若!!めちゃめちゃ若いな!!やっぱり今の方がかっこいいねー。
キモい拳銃ヲタ(この映画キモい人ばっか)で松尾貴史も出てますが、ヲタ臭プンプンで良い味出てました。一体何がしたいんだかさっぱりわからん役だったけど。

木津が作ってる拳銃も面白い。ギター型だったり、ポケベル型だったり。ポケベル!懐かしい!
もっとあの、事件のキーになるテーマ曲が耳に残るくらい良い曲だったら良かったんだけどねえ。
でも真田さんは全編通してかなりかっこよかった!とても高校教師と同年とは思えぬ演技の幅の広さ。
通して観てて中弛みもしないし、刑事物としてとても良い作品だと思います。
でもタイトルに『眠らない街』は余計だったなあ。原作通り『新宿鮫』だけの方が良かったのになあ。なんか安っぽい日本映画みたいなタイトルでちょっと残念。

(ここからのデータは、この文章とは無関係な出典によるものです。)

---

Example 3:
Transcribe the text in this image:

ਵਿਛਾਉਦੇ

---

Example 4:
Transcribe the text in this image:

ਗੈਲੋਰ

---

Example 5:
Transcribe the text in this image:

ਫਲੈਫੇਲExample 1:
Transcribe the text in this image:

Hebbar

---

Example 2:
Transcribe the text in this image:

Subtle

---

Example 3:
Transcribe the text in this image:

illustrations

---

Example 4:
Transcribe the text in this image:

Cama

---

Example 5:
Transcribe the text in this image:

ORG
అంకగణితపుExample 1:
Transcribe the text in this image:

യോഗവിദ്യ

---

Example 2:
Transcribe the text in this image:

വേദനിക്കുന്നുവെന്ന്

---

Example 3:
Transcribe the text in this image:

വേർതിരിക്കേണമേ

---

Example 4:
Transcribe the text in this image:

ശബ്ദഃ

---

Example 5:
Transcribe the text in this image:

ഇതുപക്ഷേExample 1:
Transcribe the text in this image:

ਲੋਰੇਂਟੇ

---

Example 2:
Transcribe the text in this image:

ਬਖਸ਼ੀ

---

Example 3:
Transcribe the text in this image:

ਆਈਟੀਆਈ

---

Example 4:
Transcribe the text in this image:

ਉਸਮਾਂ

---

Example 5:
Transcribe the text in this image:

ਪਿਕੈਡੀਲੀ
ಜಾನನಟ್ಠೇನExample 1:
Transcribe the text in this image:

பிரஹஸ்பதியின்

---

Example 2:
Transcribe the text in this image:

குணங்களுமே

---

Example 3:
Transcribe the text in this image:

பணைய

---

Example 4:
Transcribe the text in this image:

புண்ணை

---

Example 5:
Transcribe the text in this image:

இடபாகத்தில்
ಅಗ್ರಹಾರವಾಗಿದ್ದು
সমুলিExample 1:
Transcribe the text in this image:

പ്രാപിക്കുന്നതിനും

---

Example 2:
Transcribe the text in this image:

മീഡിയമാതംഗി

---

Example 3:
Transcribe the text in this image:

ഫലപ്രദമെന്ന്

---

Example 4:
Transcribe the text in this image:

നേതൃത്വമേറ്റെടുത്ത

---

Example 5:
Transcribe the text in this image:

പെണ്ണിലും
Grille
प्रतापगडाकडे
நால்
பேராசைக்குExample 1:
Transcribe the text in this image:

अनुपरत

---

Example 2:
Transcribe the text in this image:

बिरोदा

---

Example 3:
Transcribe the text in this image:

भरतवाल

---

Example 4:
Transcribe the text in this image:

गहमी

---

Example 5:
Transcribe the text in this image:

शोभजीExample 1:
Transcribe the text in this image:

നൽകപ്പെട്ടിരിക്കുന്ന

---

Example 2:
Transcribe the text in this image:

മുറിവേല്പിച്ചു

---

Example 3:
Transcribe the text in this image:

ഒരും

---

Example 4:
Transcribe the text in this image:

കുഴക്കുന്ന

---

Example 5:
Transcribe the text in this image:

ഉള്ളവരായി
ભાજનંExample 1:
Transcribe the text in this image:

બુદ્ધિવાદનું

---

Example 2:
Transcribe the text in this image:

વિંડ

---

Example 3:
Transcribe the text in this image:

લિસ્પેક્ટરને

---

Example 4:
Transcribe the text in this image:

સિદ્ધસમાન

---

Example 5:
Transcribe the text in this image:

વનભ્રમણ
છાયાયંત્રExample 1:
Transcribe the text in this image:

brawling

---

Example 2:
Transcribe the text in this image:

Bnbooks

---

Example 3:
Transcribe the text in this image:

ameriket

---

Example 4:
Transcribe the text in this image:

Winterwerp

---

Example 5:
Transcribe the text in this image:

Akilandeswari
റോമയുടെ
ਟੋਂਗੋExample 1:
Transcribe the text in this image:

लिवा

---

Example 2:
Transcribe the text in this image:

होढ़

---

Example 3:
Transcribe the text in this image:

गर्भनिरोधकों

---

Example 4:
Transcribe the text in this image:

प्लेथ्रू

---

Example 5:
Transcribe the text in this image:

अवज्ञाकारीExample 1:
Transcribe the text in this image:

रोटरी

レンタルのDVDには原作の大沢さんと特ダネ笠井さんの対談が入ってました。
当時、大沢さんは『鮫島は真田広之で』と聞いて、真田さんじゃちょっと綺麗過ぎるんじゃないかと思ったそうな。
でもいざ公開したら、原作ファンから『真田鮫が好き!』っていう手紙をたくさんもらった、と。ほうほう。

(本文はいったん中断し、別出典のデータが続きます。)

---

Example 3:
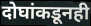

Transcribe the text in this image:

दोघांकडूनही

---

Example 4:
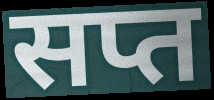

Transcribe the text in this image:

सप्त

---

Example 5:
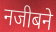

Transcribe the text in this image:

नजीबने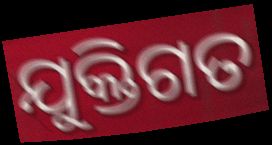
ଯୁକ୍ତିଗତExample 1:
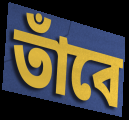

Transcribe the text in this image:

তাঁবে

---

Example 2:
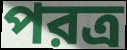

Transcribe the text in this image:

পরত্র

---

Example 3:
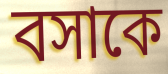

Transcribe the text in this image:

বসাকে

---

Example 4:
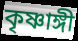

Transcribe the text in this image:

কৃষ্ণাঙ্গী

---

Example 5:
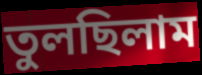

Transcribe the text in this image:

তুলছিলামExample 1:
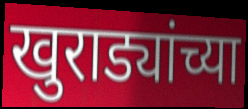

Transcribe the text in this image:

खुराड्यांच्या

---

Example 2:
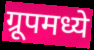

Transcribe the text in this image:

ग्रूपमध्ये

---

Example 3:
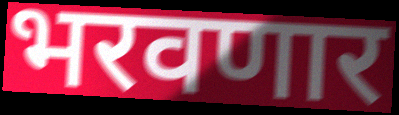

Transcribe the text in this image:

भरवणार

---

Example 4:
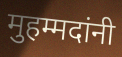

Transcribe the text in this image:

मुहम्मदांनी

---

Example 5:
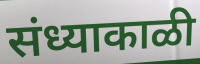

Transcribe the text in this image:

संध्याकाळीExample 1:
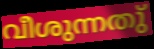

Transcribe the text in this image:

വീശുന്നതു്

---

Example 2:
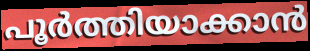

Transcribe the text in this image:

പൂർത്തിയാക്കാൻ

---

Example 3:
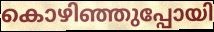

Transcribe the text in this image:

കൊഴിഞ്ഞുപ്പോയി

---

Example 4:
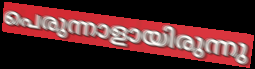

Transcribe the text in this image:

പെരുന്നാളായിരുന്നു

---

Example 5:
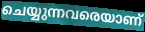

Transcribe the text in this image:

ചെയ്യുന്നവരെയാണ്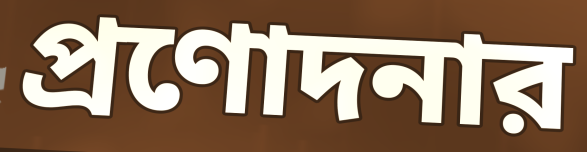
প্রণোদনার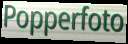
Popperfoto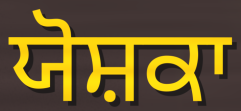
ਯੋਸ਼ਕਾ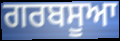
ਗਰਬਸੂਆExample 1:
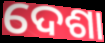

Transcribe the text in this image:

ଦେଶା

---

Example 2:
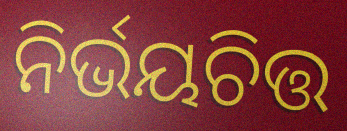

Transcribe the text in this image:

ନିର୍ଭୟଚିତ୍ତ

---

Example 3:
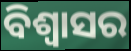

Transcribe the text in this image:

ବିଶ୍ବାସର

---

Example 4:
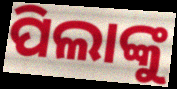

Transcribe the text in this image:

ପିଲାଙ୍କୁ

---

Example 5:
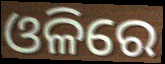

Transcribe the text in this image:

ଓଳିରେ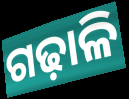
ଗଢ଼ାଳିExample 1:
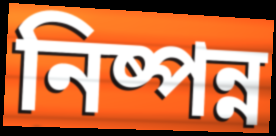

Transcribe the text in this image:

নিষ্পন্ন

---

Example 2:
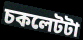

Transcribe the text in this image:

চকলেটটা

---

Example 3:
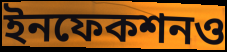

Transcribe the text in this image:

ইনফেকশনও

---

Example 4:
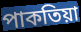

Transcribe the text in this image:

পাকতিয়া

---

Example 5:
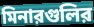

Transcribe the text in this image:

মিনারগুলিরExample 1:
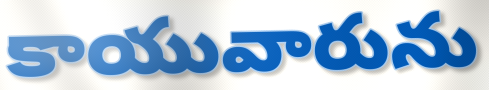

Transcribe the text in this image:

కాయువారును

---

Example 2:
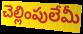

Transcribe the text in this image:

చెల్లింపులేమీ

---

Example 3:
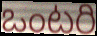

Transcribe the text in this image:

ఒంటరి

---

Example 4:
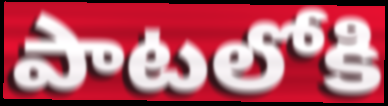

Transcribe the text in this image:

పాటలోకి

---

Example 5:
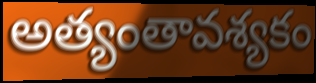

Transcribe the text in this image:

అత్యంతావశ్యకం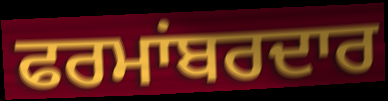
ਫਰਮਾਂਬਰਦਾਰ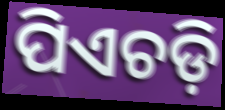
ପିଏଚଡ଼ି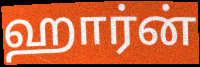
ஹார்ன்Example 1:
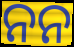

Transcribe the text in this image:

ନନ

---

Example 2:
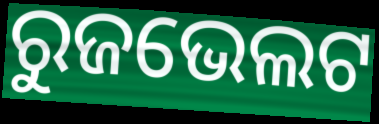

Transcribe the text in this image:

ରୁଜଭେଲଟ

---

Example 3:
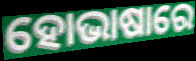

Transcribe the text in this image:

ହୋଭାଷାରେ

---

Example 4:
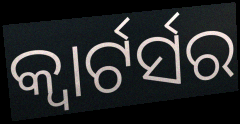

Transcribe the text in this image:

କ୍ବାର୍ଟର୍ସର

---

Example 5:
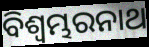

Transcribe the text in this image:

ବିଶ୍ୱମ୍ଭରନାଥ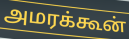
அமரக்கூன்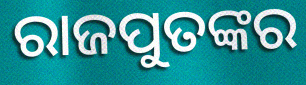
ରାଜପୁତଙ୍କରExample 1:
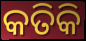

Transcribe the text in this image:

କତିକି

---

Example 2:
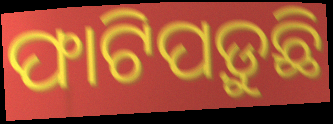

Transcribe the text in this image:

ଫାଟିପଡ଼ୁଛି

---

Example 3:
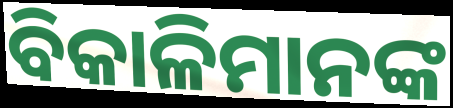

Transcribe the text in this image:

ବିକାଳିମାନଙ୍କ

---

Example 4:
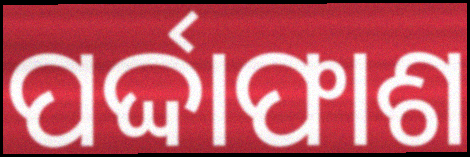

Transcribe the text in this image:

ପର୍ଦ୍ଦାଫାଶ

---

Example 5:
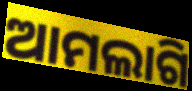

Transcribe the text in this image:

ଆମଲାଗି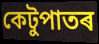
কেটুপাতৰ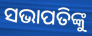
ସଭାପତିଙ୍କୁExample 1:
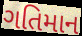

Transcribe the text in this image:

ગતિમાન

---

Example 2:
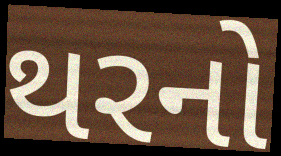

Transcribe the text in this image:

થરનો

んでやっぱり拷問シーンの話になってw 笠井さんは『真田さんの表情にエクスタシーのようなものを感じた』大沢さんは『凄い色気だった』と。
やっぱりみんな同じ事思ってたのね。

この世にも恐ろしい拷問シーンはつべにもニコ動にもアップされてますので。
わ ざ わ ざ こ の シ ー ン だ け アップされてますので。
気になる方は一人でこっそりどうぞ。